▸ EXERCISE DIRECTIONS
Look through the data below for the line with "KENTUCKY TUITION RECIPROCITY AGREEMENTS", and transcribe it exactly together with each line after it up to and including the line with "Ms. Nimocks and". Give nothing else.

SUPPLIED MATERIAL section start

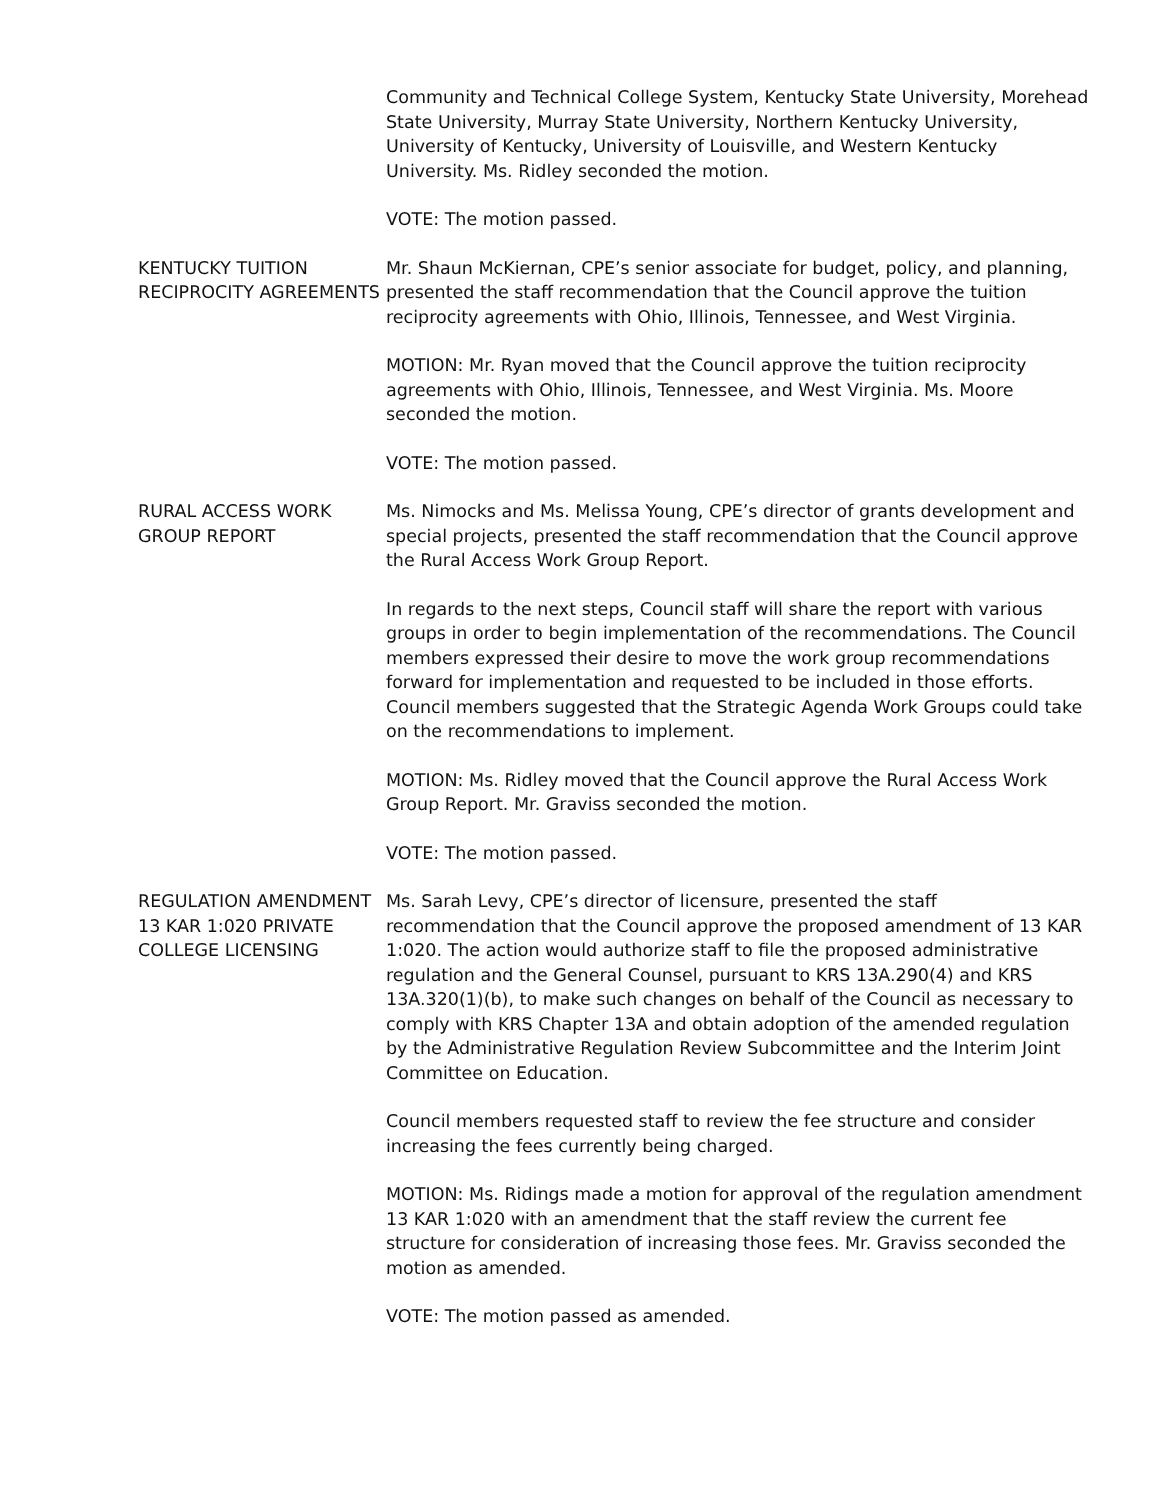Community and Technical College System, Kentucky State University, Morehead State University, Murray State University, Northern Kentucky University, University of Kentucky, University of Louisville, and Western Kentucky University. Ms. Ridley seconded the motion.
VOTE: The motion passed.
KENTUCKY TUITION RECIPROCITY AGREEMENTS
Mr. Shaun McKiernan, CPE’s senior associate for budget, policy, and planning, presented the staff recommendation that the Council approve the tuition reciprocity agreements with Ohio, Illinois, Tennessee, and West Virginia.
MOTION: Mr. Ryan moved that the Council approve the tuition reciprocity agreements with Ohio, Illinois, Tennessee, and West Virginia. Ms. Moore seconded the motion.
VOTE: The motion passed.
RURAL ACCESS WORK GROUP REPORT
Ms. Nimocks and Ms. Melissa Young, CPE’s director of grants development and special projects, presented the staff recommendation that the Council approve the Rural Access Work Group Report.
In regards to the next steps, Council staff will share the report with various groups in order to begin implementation of the recommendations. The Council members expressed their desire to move the work group recommendations forward for implementation and requested to be included in those efforts. Council members suggested that the Strategic Agenda Work Groups could take on the recommendations to implement.
MOTION: Ms. Ridley moved that the Council approve the Rural Access Work Group Report. Mr. Graviss seconded the motion.
VOTE: The motion passed.
REGULATION AMENDMENT 13 KAR 1:020 PRIVATE COLLEGE LICENSING
Ms. Sarah Levy, CPE’s director of licensure, presented the staff recommendation that the Council approve the proposed amendment of 13 KAR 1:020. The action would authorize staff to file the proposed administrative regulation and the General Counsel, pursuant to KRS 13A.290(4) and KRS 13A.320(1)(b), to make such changes on behalf of the Council as necessary to comply with KRS Chapter 13A and obtain adoption of the amended regulation by the Administrative Regulation Review Subcommittee and the Interim Joint Committee on Education.
Council members requested staff to review the fee structure and consider increasing the fees currently being charged.
MOTION: Ms. Ridings made a motion for approval of the regulation amendment 13 KAR 1:020 with an amendment that the staff review the current fee structure for consideration of increasing those fees. Mr. Graviss seconded the motion as amended.
VOTE: The motion passed as amended.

SUPPLIED MATERIAL section end

▸ OUTPUT
KENTUCKY TUITION RECIPROCITY AGREEMENTS
Mr. Shaun McKiernan, CPE’s senior associate for budget, policy, and planning, presented the staff recommendation that the Council approve the tuition reciprocity agreements with Ohio, Illinois, Tennessee, and West Virginia.
MOTION: Mr. Ryan moved that the Council approve the tuition reciprocity agreements with Ohio, Illinois, Tennessee, and West Virginia. Ms. Moore seconded the motion.
VOTE: The motion passed.
RURAL ACCESS WORK GROUP REPORT
Ms. Nimocks and Ms. Melissa Young, CPE’s director of grants development and special projects, presented the staff recommendation that the Council approve the Rural Access Work Group Report.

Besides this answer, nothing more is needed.